As more and more people become aware of the Suicide Squad film, there are going to be those who pay attention as a result of the first of the two words in that title. “Suicide” is obviously a word that can bring with it pain for many who have other lost loved ones to self-inflicted injuries or those who have survived attempts. Criticisms that the title is insensitive to those suffering from mental illness (when clearly so many of the characters in the story are portrayed as mentally ill) are inevitable, in my opinion. I can envision people claiming the term’s prominence in the pop zeitgeist puts that notion in the heads of moody teens or vulnerable adults. We’re going to see the term “trigger” peppered in punditry and tweets more and more the closer we get to the film’s release.

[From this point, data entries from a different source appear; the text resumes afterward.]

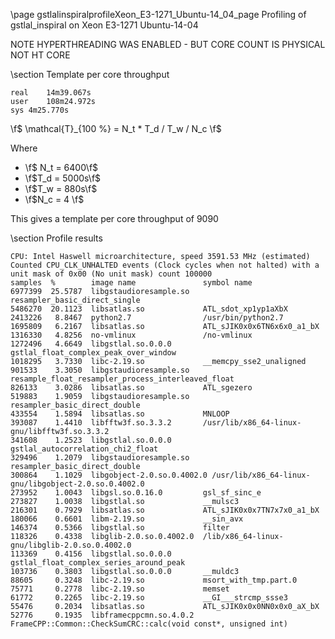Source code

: \page gstlalinspiralprofileXeon_E3-1271_Ubuntu-14_04_page Profiling of gstlal_inspiral on Xeon E3-1271 Ubuntu-14-04

NOTE HYPERTHREADING WAS ENABLED - BUT CORE COUNT IS PHYSICAL NOT HT CORE

\section Template per core throughput

	real	14m39.067s
	user	108m24.972s
	sys	4m25.770s

\f$ \mathcal{T}_{100 \%} = N_t * T_d / T_w / N_c \f$

Where

 - \f$ N_t = 6400\f$
 - \f$T_d = 5000s\f$
 - \f$T_w = 880s\f$
 - \f$N_c = 4 \f$

This gives a template per core throughput of 9090

\section Profile results

	CPU: Intel Haswell microarchitecture, speed 3591.53 MHz (estimated)
	Counted CPU_CLK_UNHALTED events (Clock cycles when not halted) with a unit mask of 0x00 (No unit mask) count 100000
	samples  %        image name               symbol name
	6977399  25.5787  libgstaudioresample.so   resampler_basic_direct_single
	5486270  20.1123  libsatlas.so             ATL_sdot_xp1yp1aXbX
	2413226   8.8467  python2.7                /usr/bin/python2.7
	1695809   6.2167  libsatlas.so             ATL_sJIK0x0x6TN6x6x0_a1_bX
	1316330   4.8256  no-vmlinux               /no-vmlinux
	1272496   4.6649  libgstlal.so.0.0.0       gstlal_float_complex_peak_over_window
	1018295   3.7330  libc-2.19.so             __memcpy_sse2_unaligned
	901533    3.3050  libgstaudioresample.so   resample_float_resampler_process_interleaved_float
	826133    3.0286  libsatlas.so             ATL_sgezero
	519883    1.9059  libgstaudioresample.so   resampler_basic_direct_double
	433554    1.5894  libsatlas.so             MNLOOP
	393087    1.4410  libfftw3f.so.3.3.2       /usr/lib/x86_64-linux-gnu/libfftw3f.so.3.3.2
	341608    1.2523  libgstlal.so.0.0.0       gstlal_autocorrelation_chi2_float
	329496    1.2079  libgstaudioresample.so   resampler_basic_direct_double
	300864    1.1029  libgobject-2.0.so.0.4002.0 /usr/lib/x86_64-linux-gnu/libgobject-2.0.so.0.4002.0
	273952    1.0043  libgsl.so.0.16.0         gsl_sf_sinc_e
	273827    1.0038  libgstlal.so             __mulsc3
	216301    0.7929  libsatlas.so             ATL_sJIK0x0x7TN7x7x0_a1_bX
	180066    0.6601  libm-2.19.so             __sin_avx
	146374    0.5366  libgstlal.so             filter
	118326    0.4338  libglib-2.0.so.0.4002.0  /lib/x86_64-linux-gnu/libglib-2.0.so.0.4002.0
	113369    0.4156  libgstlal.so.0.0.0       gstlal_float_complex_series_around_peak
	103736    0.3803  libgstlal.so.0.0.0       __muldc3
	88605     0.3248  libc-2.19.so             msort_with_tmp.part.0
	75771     0.2778  libc-2.19.so             memset
	61772     0.2265  libc-2.19.so             __GI___strcmp_ssse3
	55476     0.2034  libsatlas.so             ATL_sJIK0x0x0NN0x0x0_aX_bX
	52776     0.1935  libframecppcmn.so.4.0.2  FrameCPP::Common::CheckSumCRC::calc(void const*, unsigned int)
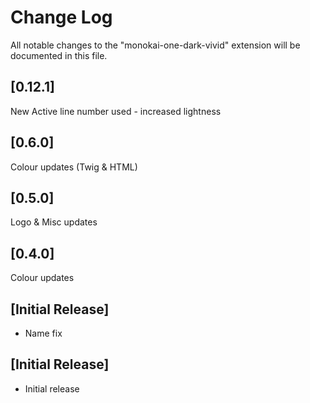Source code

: # Change Log
All notable changes to the "monokai-one-dark-vivid" extension will be documented in this file.

## [0.12.1]
New Active line number used - increased lightness

## [0.6.0]
Colour updates (Twig & HTML)

## [0.5.0]
Logo & Misc updates

## [0.4.0]
Colour updates

## [Initial Release]
- Name fix

## [Initial Release]
- Initial release
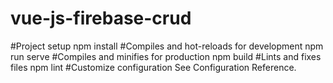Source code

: # vue-js-firebase-crud
#Project setup
npm install
#Compiles and hot-reloads for development
npm run serve
#Compiles and minifies for production
npm build
#Lints and fixes files
npm lint
#Customize configuration
See Configuration Reference.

I highly doubt Warner Bros. will alter the title, though it does have a less controversial, less interesting but nevertheless valid alternate title with “Task Force X,” another name for the titular team (though perhaps 20th Century Fox and/or Marvel might get their corporate panties in a bunch over that). The studio and people involved in the movie’s production have already begun promotional efforts, and early indications are that they’re paying off. Margot Robbie’s incarnation of Harley Quinn was a top Halloween costume in 2015, and that’s amazing for an incarnation of a character that’s yet to actually be seen outside of a brief trailer and promotional stills.
Nevertheless, I think a campaign or push against the term “Suicide Squad” is unavoidable. We’ve seen corporate entities cater to that market, but justifiably so in some cases. But while the property is definitely a commercial product, Suicide Squad is also an aspect of American pop culture. Changing names or terms to suit a new socio-cultural reality or sensitivity isn’t always a good thing.
Take, for example, M*A*S*H. While the original movie version was noteworthy, the television adaptation is considered a real achievement in the medium, and it promoted a progressive perspective. Can you imagine M*A*S*H without its iconic theme music, though? The song that plays in the opening credits montage is titled “Suicide Is Painless.” If M*A*S*H were to be produced today (or — shudder — rebooted or reimagined), couldn’t there be a contingent out there that feels that song and its title might be detrimental to a vulnerable segment of society? I’d argue it’s not a stretch to believe such an outcry would occur, but removing that music would alter our culture. It’s a soft, poignant piece of music that resonates and evokes emotion — positive and negative. An objection to its title is hardly a reason to ignore that piece of art.
While Suicide Squad will hardly be as important an aspect of western culture as M*A*S*H, it doesn’t merit interference either.